I was appreciative of the response and glad to help.  However, not only was the book mistakenly described but also someone in California ordered the book looking for a bargain and apparently was as naïve as the bookseller.  This got me thinking about the whole scenario.  How does a bookseller mis-identify an item and then top that off by massively under-pricing it under the assumption it is authentic?  How does a buyer (collector or dealer, presumably?) plunk down a quick $250 on an item without doing a little homework of their own?  Are there lessons to learn here?   

I pulled up available copies of the English edition of We are Many to see if other booksellers mentioned the facsimile inscription.  The wrappered issue was printed in an edition of 1,400 copies so the book is fairly common.  The US edition published the following year is of similar design and has the facsimile inscription.  There are approximately twenty-five copies of the various issues present.  A copy like the one offered by the mistaken bookseller can be had for $25-50. 

Presumably, you’d be an excited bookseller to find an inscribed Neruda item.  You’re not going to dartboard a price.  You’d hopefully take a bit of time to search for comparables, right?  You run the same online search as I did or some version of it.  A couple of sellers mention the facsimile inscription.  One copy appears early in the list when sorted by price ($19) and the description clearly states “chrome vpn中国:2021-5-27 · 傲盾加速器免费版ip Nord连不上服务器 快连vpn为什么价格不一样 台湾ssr免费节点 km810cm快猫破解 bbs4.cn 上国外网教程 pc端网游加速器 怎么翻国内的墙 nordnpn 免费梯子2021 snapchat最新版下载 安卓灯蓝专业版闪退 怎么样越墙 ios 永久免费加速 ...

The bookseller disappointment would now be palpable and understandable.  Typically, this would result in the book being placed back in the general bin or cataloged at a modest price.  But somehow, this doesn’t occur, and the bookseller begins to formulate a price assuming the inscription is authentic.

 If one takes a few seconds longer and scrolls down through available copies they will encounter another issue of the book in hardcover limited to 100 copies signed by Neruda and the translator.  Now there’s a book! -- or relatively speaking at least in comparison to the regular unsigned, wrappered issue.  Multiple copies of this signed issue are available for $1,000 +.  It is not rare, but it is expensive.   

The bookseller holds in his / her hands an example in wrappers with an apparently unique inscription mentioning Ted Hughes, etc. and can see (or should) that the basic signed, limited edition goes for over $1,000.   And they somehow arrive at a price of $250.
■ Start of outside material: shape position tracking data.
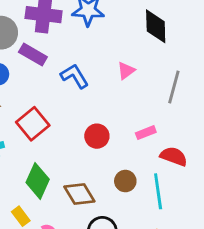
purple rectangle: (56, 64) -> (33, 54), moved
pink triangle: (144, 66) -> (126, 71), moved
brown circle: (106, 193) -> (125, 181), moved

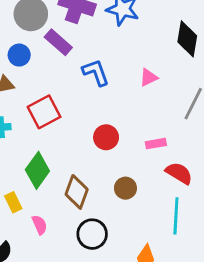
cyan line: (158, 191) -> (176, 216), moved
brown diamond: (79, 194) -> (77, 192), turned 40

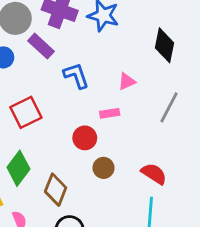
pink rectangle: (156, 144) -> (110, 113), moved
brown circle: (125, 188) -> (104, 168), moved

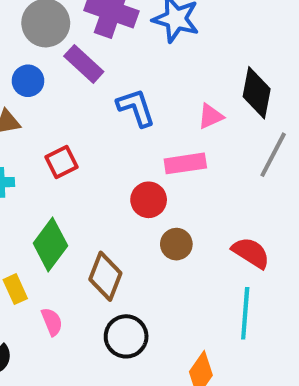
black diamond: (165, 45) -> (257, 93), moved
red square: (26, 112) -> (62, 162), size x0.7
pink rectangle: (110, 113) -> (185, 163), size x1.4

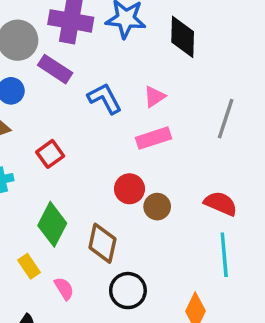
black diamond: (257, 93) -> (183, 37), moved
pink triangle: (211, 116) -> (154, 97), moved
red circle: (149, 200) -> (129, 189), moved

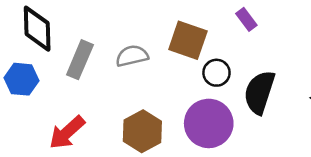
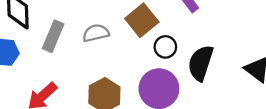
brown square: (188, 40) -> (142, 20), turned 32

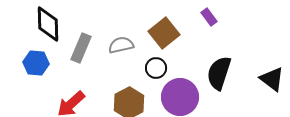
black circle: (165, 47) -> (156, 68), moved

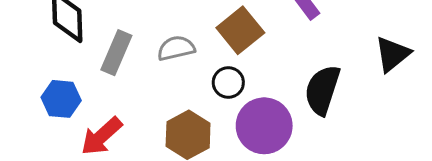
blue hexagon: (36, 63) -> (61, 99), moved
black triangle: (272, 79) -> (393, 54), moved, turned 44

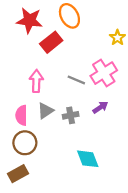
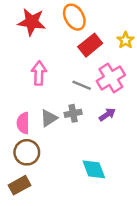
red rectangle: (51, 42) -> (90, 45), moved
pink arrow: (36, 81) -> (39, 73), moved
gray cross: (71, 115) -> (73, 113), moved

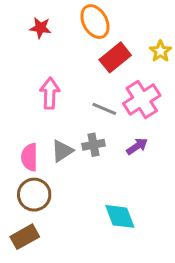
red star: (32, 22) -> (40, 28), size x0.6

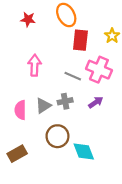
red rectangle: (115, 57) -> (80, 40), turned -45
pink cross: (142, 99) -> (99, 70), turned -35
brown circle: (34, 195) -> (57, 136), moved
brown rectangle: (25, 237) -> (17, 154), moved

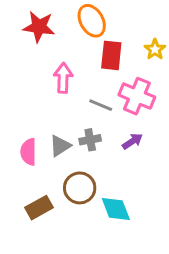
red star: (28, 19) -> (39, 27), size x1.5
pink arrow: (35, 65) -> (63, 78), moved
brown rectangle: (17, 154) -> (39, 208), moved

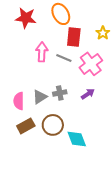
pink cross: (137, 96) -> (91, 64), turned 30
gray line: (101, 105) -> (64, 58), moved
brown rectangle: (39, 208) -> (26, 126), moved

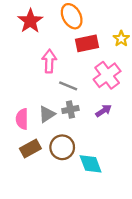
red star: (26, 18) -> (30, 21), turned 30
red rectangle: (74, 37) -> (87, 43), turned 72
gray line: (64, 58) -> (68, 86), moved

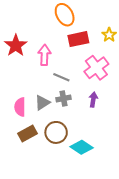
red star: (30, 21) -> (16, 45), moved
purple arrow: (104, 111) -> (93, 100), turned -48
cyan diamond: (91, 164) -> (82, 147), turned -35

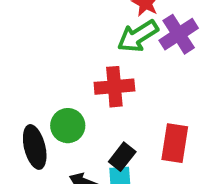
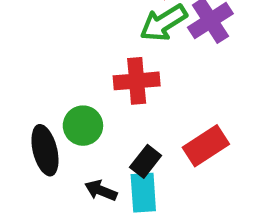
red rectangle: (175, 143) -> (206, 146), turned 48

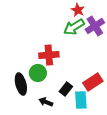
red cross: (137, 81) -> (49, 55), moved
cyan rectangle: (143, 193) -> (81, 100), moved

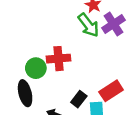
green arrow: (74, 27) -> (88, 25), turned -95
green circle: (38, 73) -> (36, 68), moved

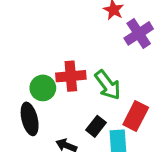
green arrow: (88, 25) -> (108, 85), moved
red rectangle: (111, 91) -> (136, 116), turned -30

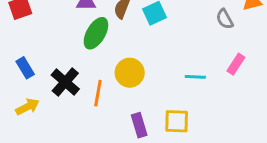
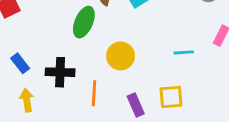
black cross: (65, 82) -> (60, 72), turned -32
orange line: (98, 93) -> (94, 93), moved
yellow arrow: (27, 107) -> (27, 100), turned -65

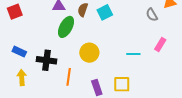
blue rectangle: (20, 63) -> (19, 52), turned -32

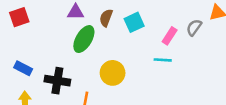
gray semicircle: (152, 15) -> (194, 27), turned 64
pink rectangle: (160, 45) -> (170, 36), moved
cyan line: (133, 54) -> (163, 60), moved

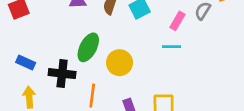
green ellipse: (84, 39) -> (88, 47), moved

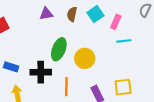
pink rectangle: (177, 21) -> (116, 22), moved

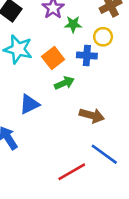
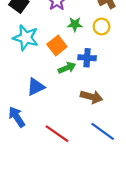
green star: (73, 24) -> (75, 24), moved
blue cross: (87, 55) -> (87, 58), moved
red line: (72, 172) -> (57, 134), moved, turned 65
But all is not on the bookseller.  The buyer also apparently didn’t take a minute to investigate this bargain.  Do they really trust that the bookseller’s description is sound when the item has been woefully underpriced?  Are they a beginning collector who has not studied their area of interest? Or are they a generalist / reseller who thinks a steal is in order? Perhaps the 250 price is McMoney after a good day on the stock market and the book a gift for a spouse or friend and no worries about whether it is right or not.   
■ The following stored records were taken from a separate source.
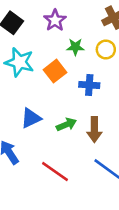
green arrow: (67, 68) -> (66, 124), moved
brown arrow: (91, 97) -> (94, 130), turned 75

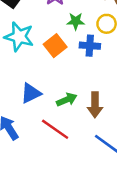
blue cross: (89, 85) -> (90, 46), moved
red line: (55, 172) -> (55, 129), moved

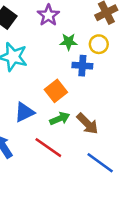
orange square: (55, 46) -> (56, 91), moved
brown arrow: (95, 105) -> (87, 124), turned -45

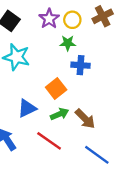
yellow circle: (99, 44) -> (72, 20), moved

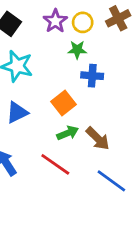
blue triangle: (27, 108) -> (17, 113), moved

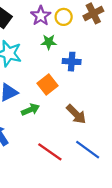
green star: (77, 50) -> (49, 42), moved
green arrow: (68, 133) -> (30, 110), moved
red line: (55, 164) -> (50, 152), moved

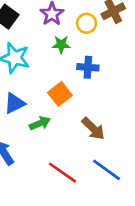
yellow circle: (64, 17) -> (87, 23), moved

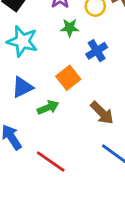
blue cross: (88, 67) -> (97, 51), turned -36
red line: (63, 173) -> (51, 162), moved

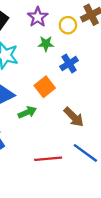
red line: (51, 162) -> (48, 159), moved, turned -40

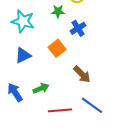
green arrow: (27, 112) -> (41, 88), moved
I don’t know the answer and I probably won’t know.  I’m simply passing on the experience to allow my readers to ponder and have it serve as a reminder, a lesson, or a point of departure on a longer discussion.   

Pablo Neruda. “Nothing More” (from We Are Many)

I made my contract with the truth
to restore light to the earth.

I wished to be like bread.
The struggle never found me wanting.

But here I am with what I loved,
with the solitude I lost.
In the shadow of that stone, I do not rest.

The sea is working, working in my silence.